A Bolsa de Suínos do Estado de São Paulo definiu nesta quarta-feira (7) a manutenção do preço do suíno vivo em R$ 106,00/@ pela terceira semana consecutiva. A decisão foi tomada em condições de bolsa e reflete um mercado com estabilidade nas negociações do animal vivo, mesmo diante do aquecimento recente na demanda por carne suína.
Segundo os dados divulgados pela APCS (Associação Paulista de Criadores de Suínos), o valor do suíno vivo permaneceu em R$ 5,65/kg no mercado paulista.

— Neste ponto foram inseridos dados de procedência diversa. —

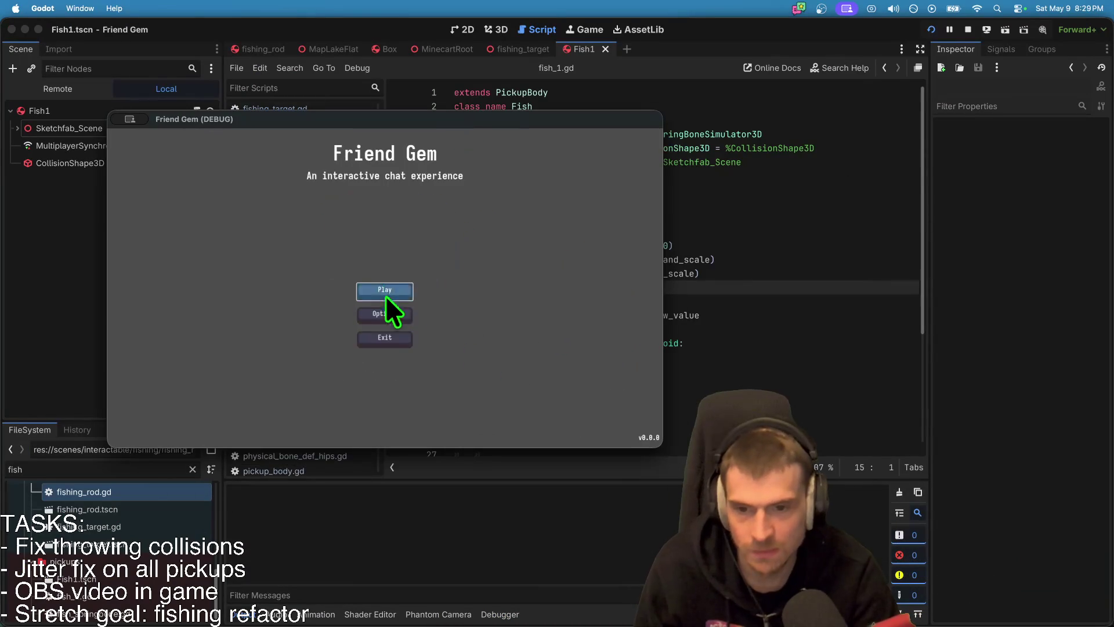
Step: Join the game, stop the run after the nonexistent Vector3 constructor error, and remove super()
left_click(415, 294)
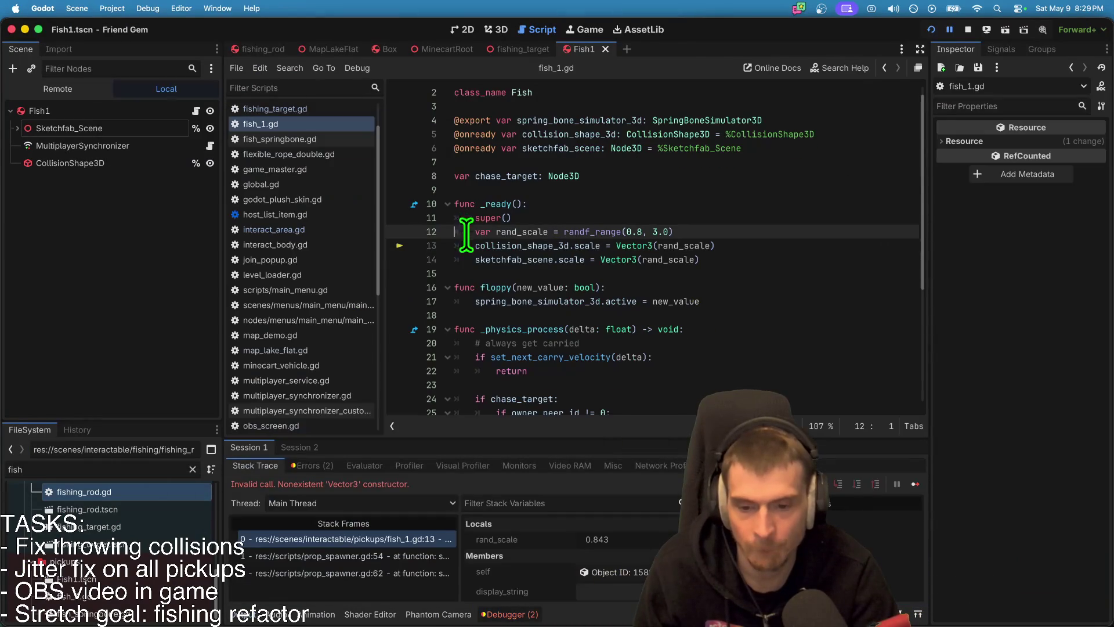
left_click(969, 31)
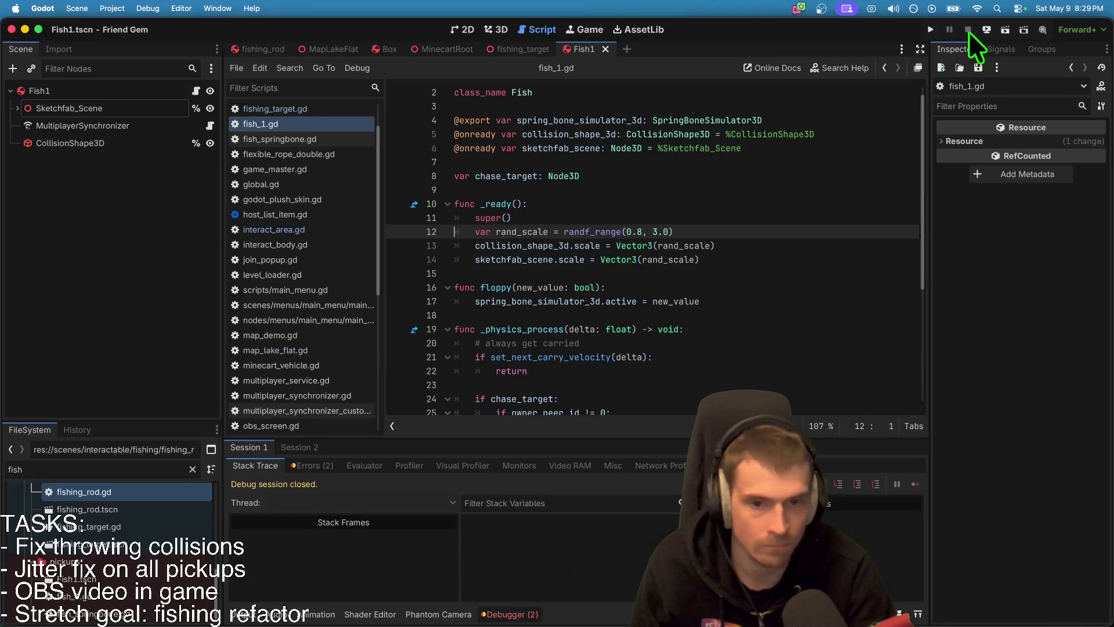
left_click(521, 221)
key("super+shift+k")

O milho, principal componente da ração, foi cotado em R$ 66,41 por saca de 60 quilos, mantendo a relação suíno/milho em 1:1,60.
A bolsa também informou a comercialização de 20.400 animais no período. Em dólar, o suíno vivo paulista foi cotado em US$ 21,59/@, considerando o câmbio de R$ 4,91.

Carcaça suína segue valorizada
Apesar da estabilidade do animal vivo, os preços da carcaça suína especial seguem em alta no mercado. De acordo com levantamento do Cepea, a média da carcaça atingiu R$ 8,71/kg nos últimos dias, acumulando valorização de 3,44% no mês de maio.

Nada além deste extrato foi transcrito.